On 05/03/2015 03:03 PM, Arnaud Delobelle wrote:
On 3 May 2015 at 02:22, Greg Ewing<greg.ew...@canterbury.ac.nz>  wrote:
>Guido van Rossum wrote:
>>
>>On Sat, May 2, 2015 at 1:18 PM, Arnaud Delobelle <arno...@gmail.com
>><mailto:arno...@gmail.com>> wrote:
>>
>>     Does this mean that
>>     somehow "await x" guarantees that the coroutine will suspend at least
>>     once?
>
>
>No. First, it's possible for x to finish without yielding.
>But even if x yields, there is no guarantee that the
>scheduler will run something else -- it might just
>resume the same task, even if there is another one that
>could run. It's up to the scheduler whether it
>implements any kind of "fair" scheduling policy.

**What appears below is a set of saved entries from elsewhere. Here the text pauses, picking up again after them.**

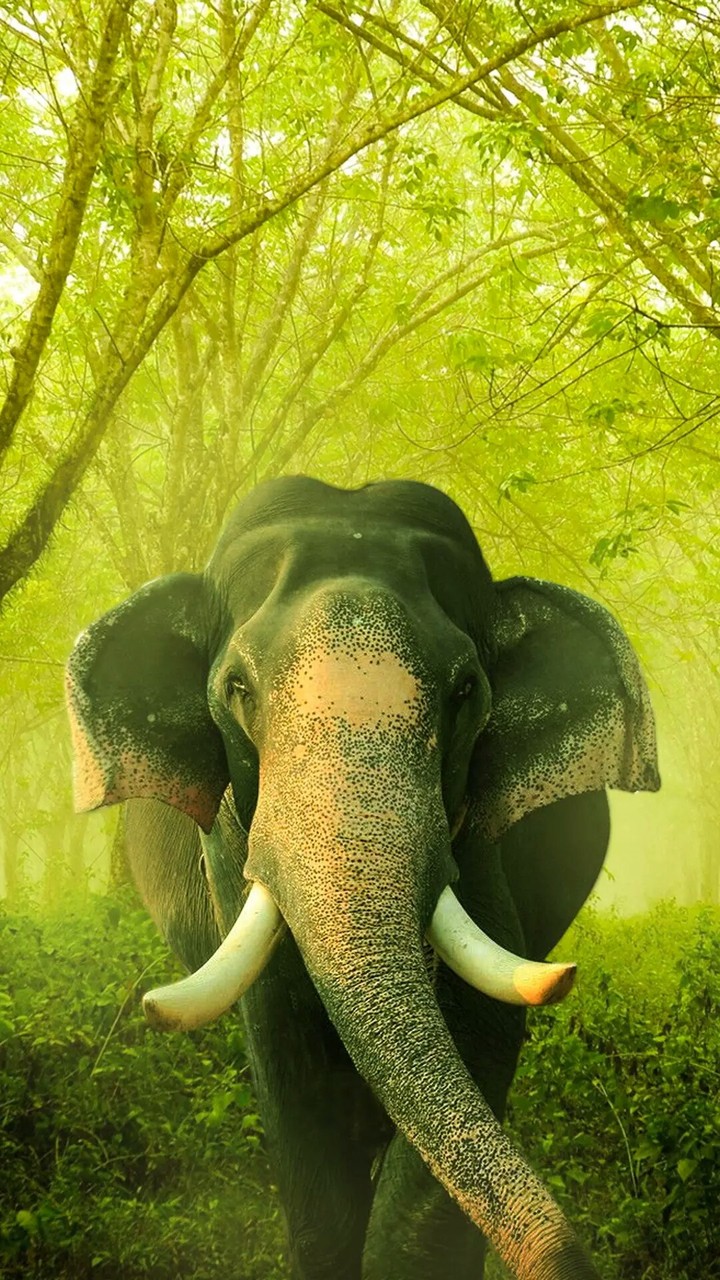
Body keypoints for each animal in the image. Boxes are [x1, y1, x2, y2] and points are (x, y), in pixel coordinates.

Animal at [66, 475, 659, 1280]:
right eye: (236, 687)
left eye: (467, 688)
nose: (572, 1259)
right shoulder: (229, 842)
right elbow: (284, 1046)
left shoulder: (479, 836)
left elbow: (482, 1022)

That's what I understood but the example ('yielding()') provided by
Ron Adam seemed to imply otherwise, so I wanted to clarify.


Guido is correct of course. In examples I've used before with trampolines, a co-routine would be yielded back to the event loop, and if there was any other co-routines in the event loop they would execute first. I'm not sure if async and await can be used with a trampoline type scheduler.

A scheduler might use a timer or priority based system system to schedule events. So yes, it's up to the scheduler and the pep492 is intended to be flexible as to what scheduler is used.